L’ancien président ivoirien M. Laurent Gbagbo a appelé, le 29 janvier 2023, la CEDEAO à créer une force antiterroriste qui comprendra « tous les militaires de tous les pays » de l’espace communautaire.
Par Nicolas Bazié
« Pourquoi le colonel Assimi Goïta a pris le pouvoir au Mali et il est soutenu par la population ? Il faut étudier çà ; pourquoi Ibrahim Traoré (au Burkina Faso) a pris le pouvoir et puis il est soutenu par la population ? Il faut étudier cela. » a lancé le 29 janvier 2023, l’ex-président ivoirien M. Laurent Gbagbo.

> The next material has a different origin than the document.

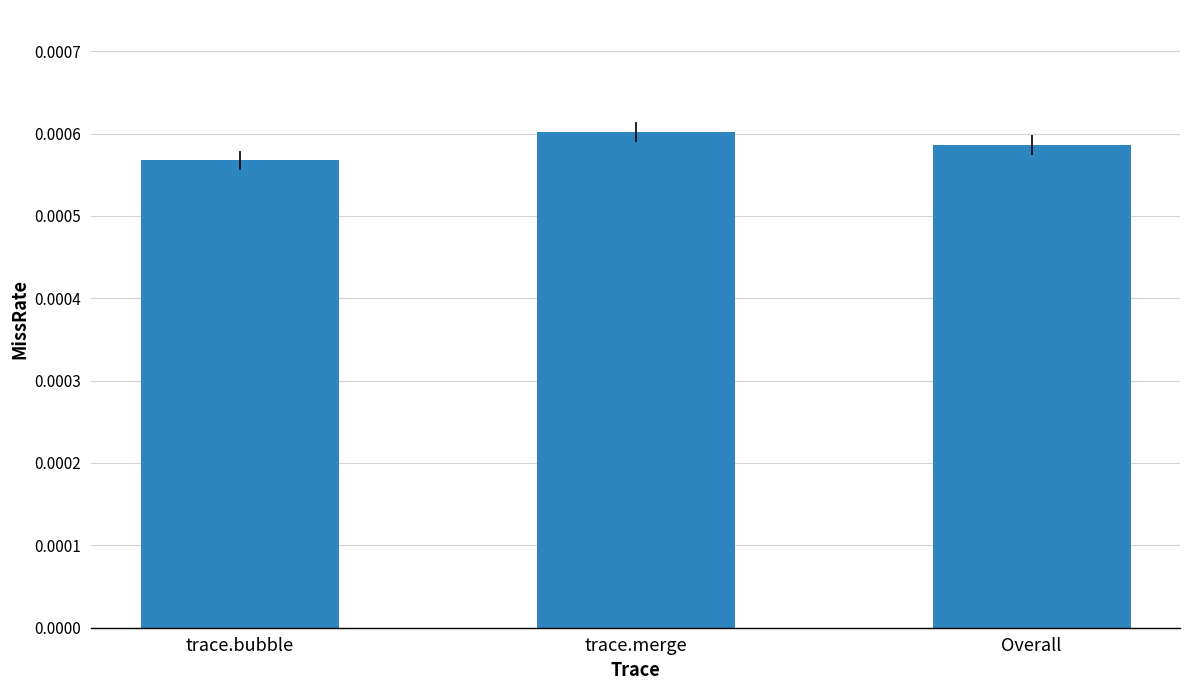

At which label is the value closest to 0?

trace.bubble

Pour l’ancien chef de l’Etat ivoirien, « c’est parce qu’ils ont promis de lutter contre les djihadistes et qu’ils luttent contre les djihadistes» qu’ils ont le soutien de leurs peuples. En effet, lorsque les présidents Goïta du Mali et Traoré du Burkina ont pris le pouvoir, respectivement en 2020 et en 2022, ils ont tous deux mis en avant la lutte contre le terrorisme.

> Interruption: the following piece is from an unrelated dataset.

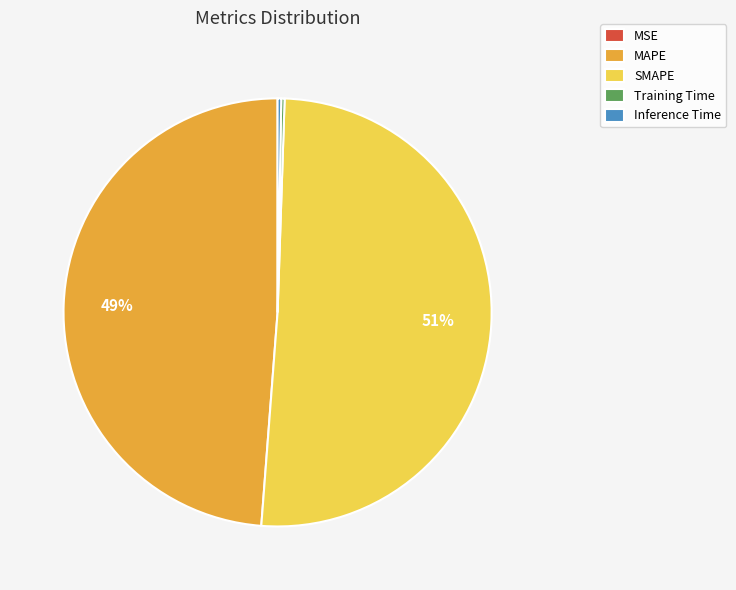

True or false: MAPE accounts for 62% of the total.

False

Cela a même provoqué plusieurs manifestations spontanées de soutien du côté du Mali et du Burkina Faso.
L’ex-président Gbagbo, qui était en visite à Bayota, chef-lieu de la commune de Gagnoa, dans le centre de la Côte d’Ivoire, a affirmé que le président de la Transition au Burkina Faso, le capitaine Ibrahim Traoré « n’est même plus à son bureau, il est sur le terrain.»
L’ex-président ivoirien trouve que les élections ne peuvent pas régler le problème du terrorisme dans ces pays et la CEDEAO, selon lui, devrait comprendre cela.

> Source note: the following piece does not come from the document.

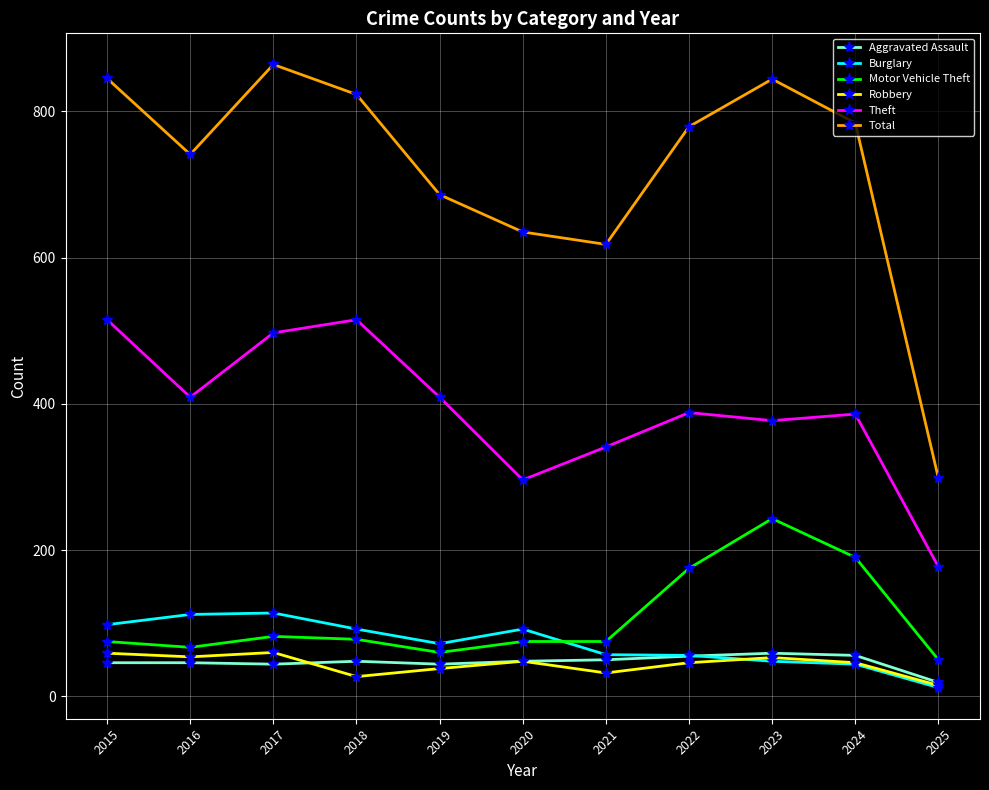

What is the difference between the maximum and minimum values in the Aggravated Assault series?

40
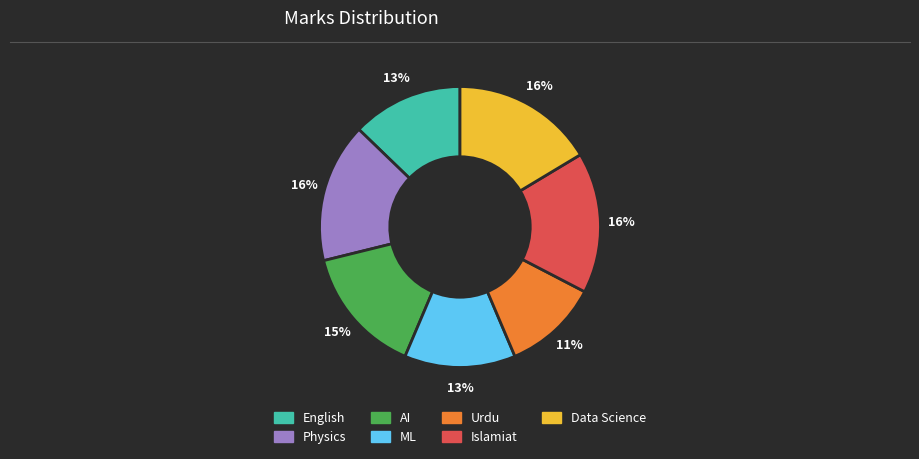

Is it true that Data Science is 16% of the pie?

True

Voici ses propos : « Au lieu que la CEDEAO prenne des communiqués pour leur (Ibrahim Traoré et Assimi Goïta) donner des ordres méchants et les obliger à faire des élections comme si les élections pouvaient régler le problème du djihadisme, non, je propose à la CEDEAO de créer une brigade anti-djihadiste. »
Cela peut contribuer à résoudre deux soucis, fait-il savoir, : « En créant la brigade anti-djihadiste, on résout deux problèmes, premièrement, on lutte contre le djihadisme, (notamment contre le banditisme terroriste) et, deuxièmement, on évite d’appeler au secours des troupes européennes. »
La brigade, poursuit-il, doit comprendre « tous les militaires de tous les pays de la CEDEAO et ceux-ci doivent se mettre en mouvement et en patrouille pour lutter contre le djihadisme. »
Pour l’ancien président Laurent Gbagbo « si on ne fait pas cela, c’est qu’on n’a rien fait. »
La CEDEAO, visiblement, ne supporte plus les coups d’Etat et elle entend y remédier avec une stratégie. Celle-ci repose sur la création d’une une force militaire qui « pourrait contribuer à mettre fin aux crises politiques et institutionnelles qui secouent la région depuis quelques années».
En juillet 2022, M. Umaro Sissoco Embalo, Président de la Guinée-Bissau et Président en exercice de l’organisation ouest-africaine avait déclaré qu’il fallait créer cette force.
Il avait notamment dit : « On ne peut pas penser que pour arriver au sommet de l’Etat, c’est un « fast-track » […] Il y a des procédures pour devenir chef d’Etat. Il faut que nous soyons tous républicains. C’est le peuple qui a le droit de sanctionner les dirigeants, même si les peuples sont parfois aussi complices. ».
Six mois après cette déclaration, soit le 4 décembre 2022, les chefs d’Etat de la CEDEAO s’étaient engagés, à Abuja, au Nigéria, à créer cette force régionale pour faire face au terrorisme et aux coups d’État afin de ramener la sécurité et la stabilité dans la région.
Cependant, le 19 décembre 2022, en Guinée Bissau, les chefs d’états-majors de la CEDAO avaient tenu une réunion extraordinaire qui avait débouché sur des constats qui projettent un avenir sombre pour l’opérationnalisation de la force anti-putsch et anti-terroriste en Afrique de l’Ouest. Ce comité estimait la mise en œuvre de cette force « complexe » et « difficile.»
Depuis 2020, la sous-région a connu deux coups d’Etat au Mali, deux autres au Burkina et un en Guinée. Des tentatives de coups d’Etat ont été signalées en Guinée-Bissau et en Gambie le 20 décembre 2022.